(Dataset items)
________________________
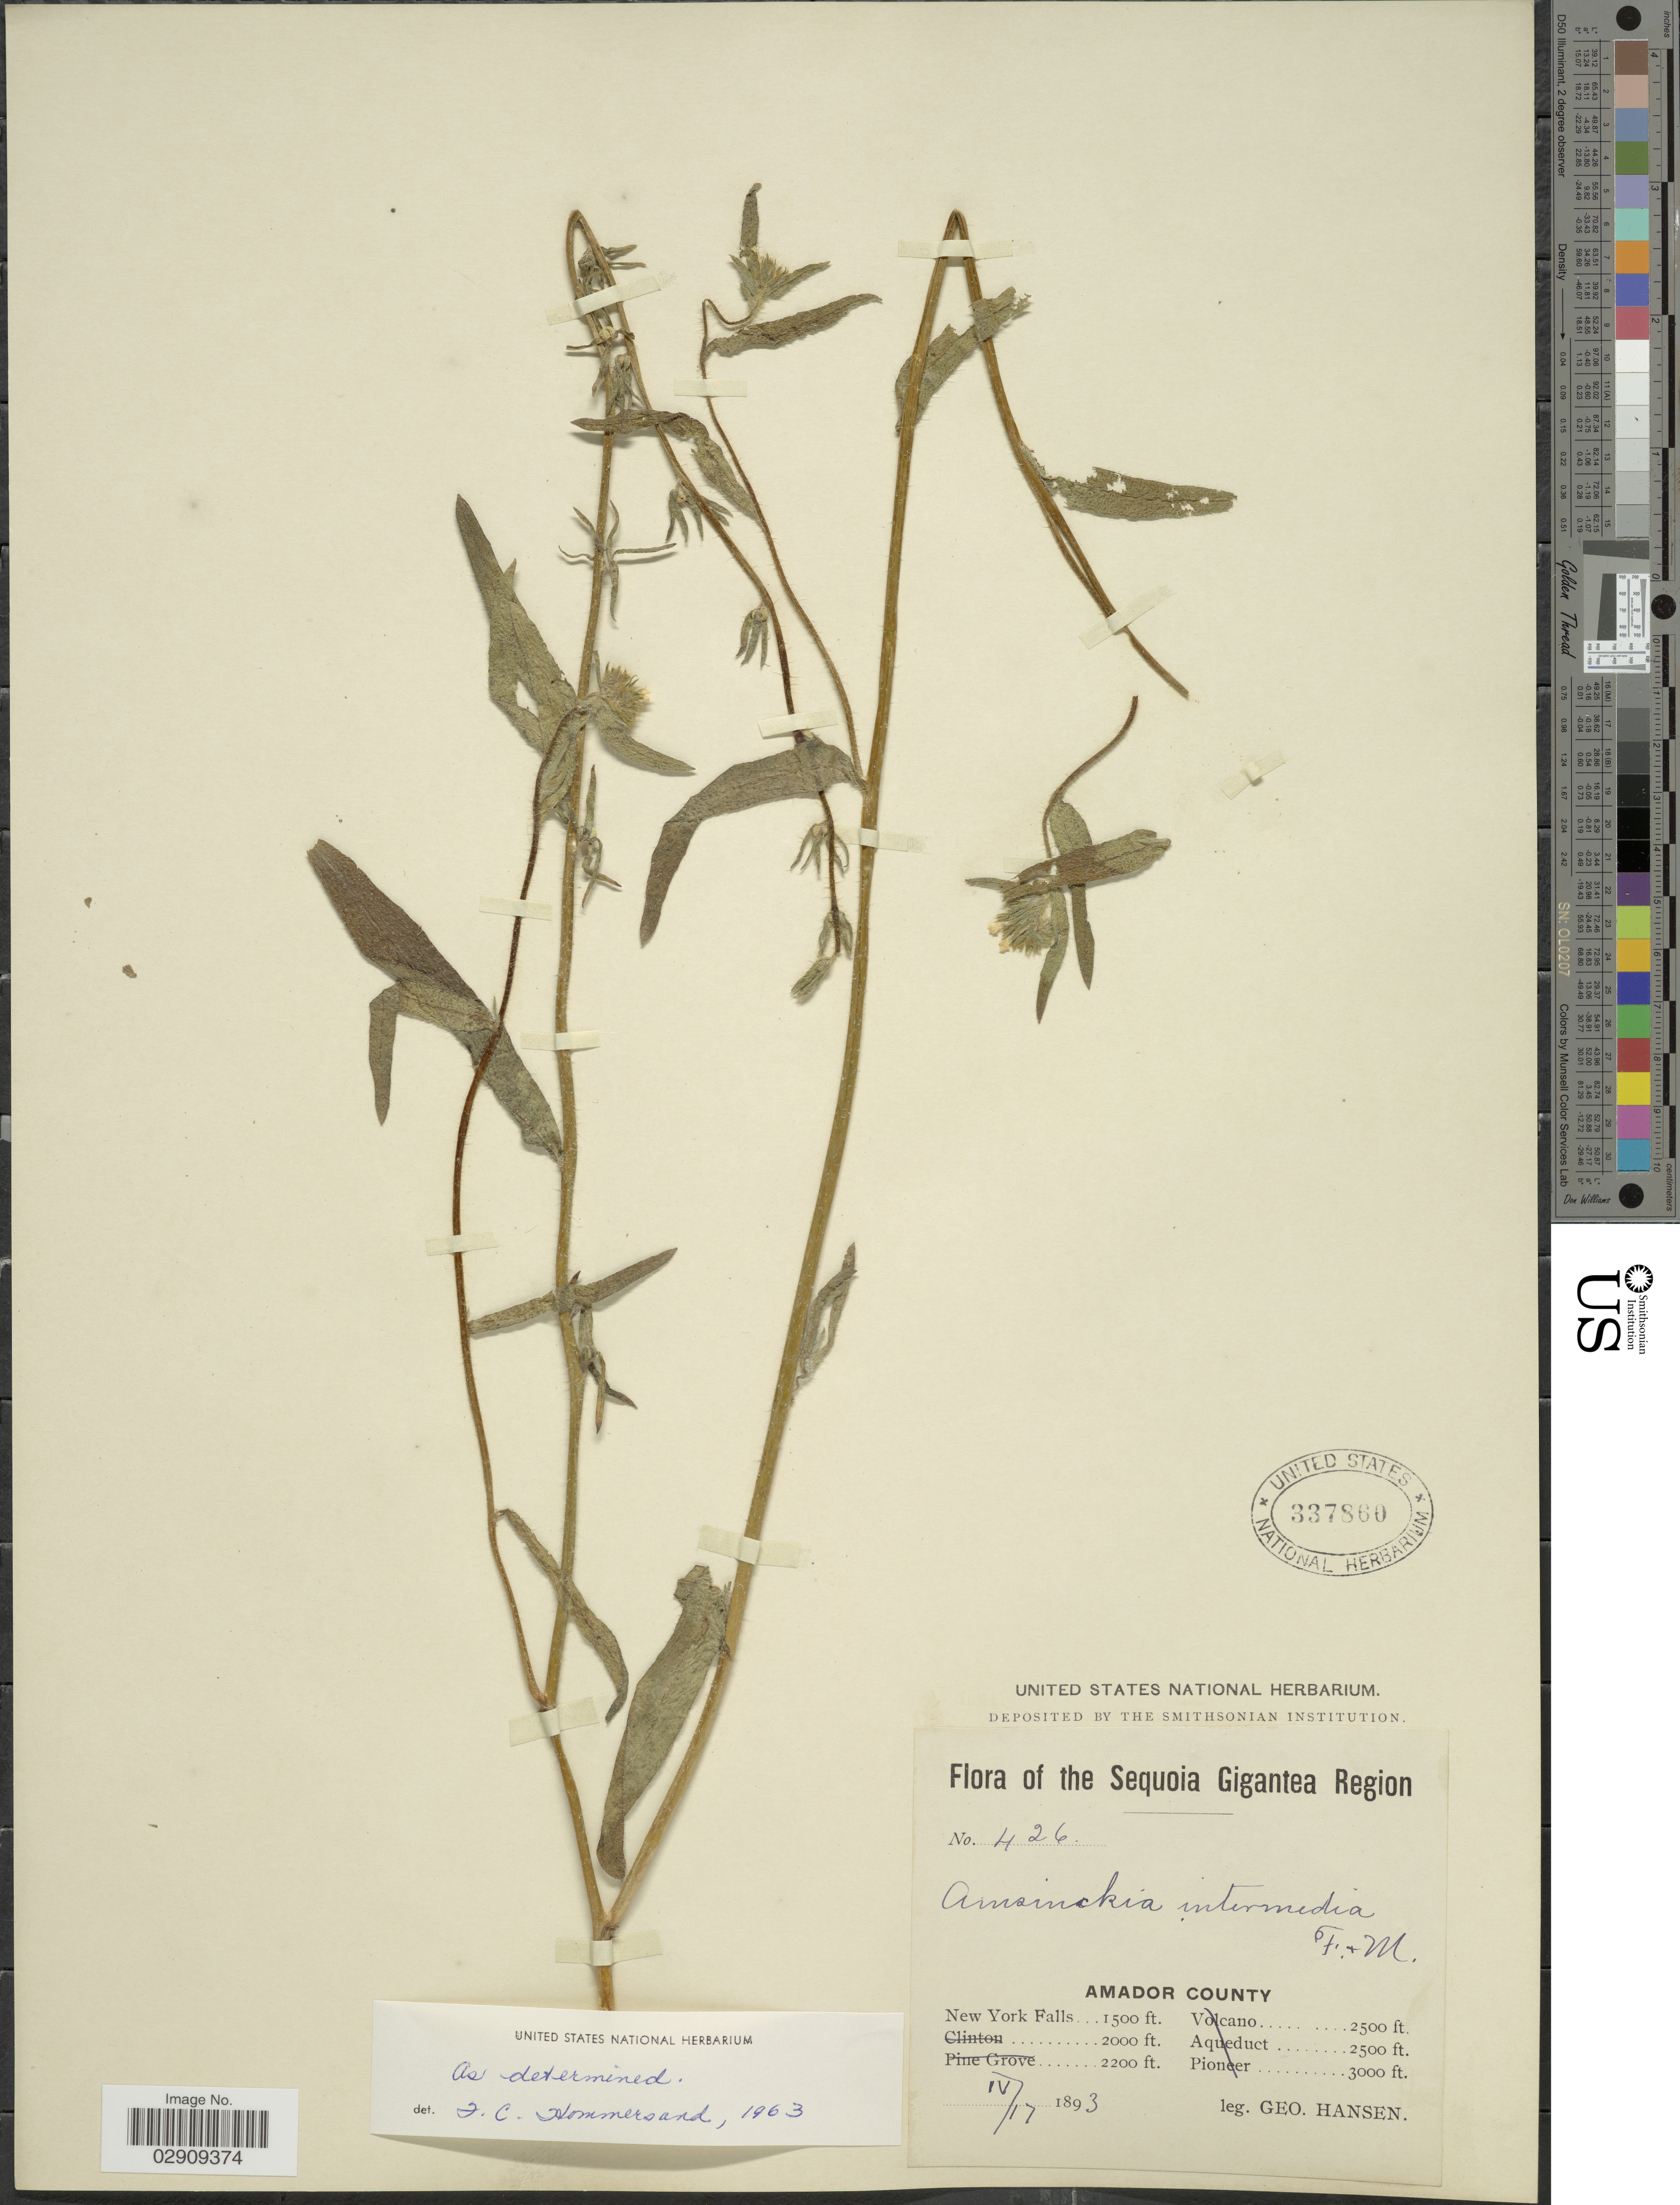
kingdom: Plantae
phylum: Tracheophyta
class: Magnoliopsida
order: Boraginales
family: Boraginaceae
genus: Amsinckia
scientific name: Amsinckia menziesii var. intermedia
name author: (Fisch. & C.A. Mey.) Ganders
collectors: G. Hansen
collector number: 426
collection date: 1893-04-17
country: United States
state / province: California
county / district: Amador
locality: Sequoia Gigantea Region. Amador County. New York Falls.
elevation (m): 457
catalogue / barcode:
________________________
## YOUR GOAL
Could you write out, unchanged, every line from the one containing "scientific name: Amsinckia" through the final line of the rows, including both of those lines?

## OUTPUT BELOW
scientific name: Amsinckia menziesii var. intermedia
name author: (Fisch. & C.A. Mey.) Ganders
collectors: G. Hansen
collector number: 426
collection date: 1893-04-17
country: United States
state / province: California
county / district: Amador
locality: Sequoia Gigantea Region. Amador County. New York Falls.
elevation (m): 457
catalogue / barcode:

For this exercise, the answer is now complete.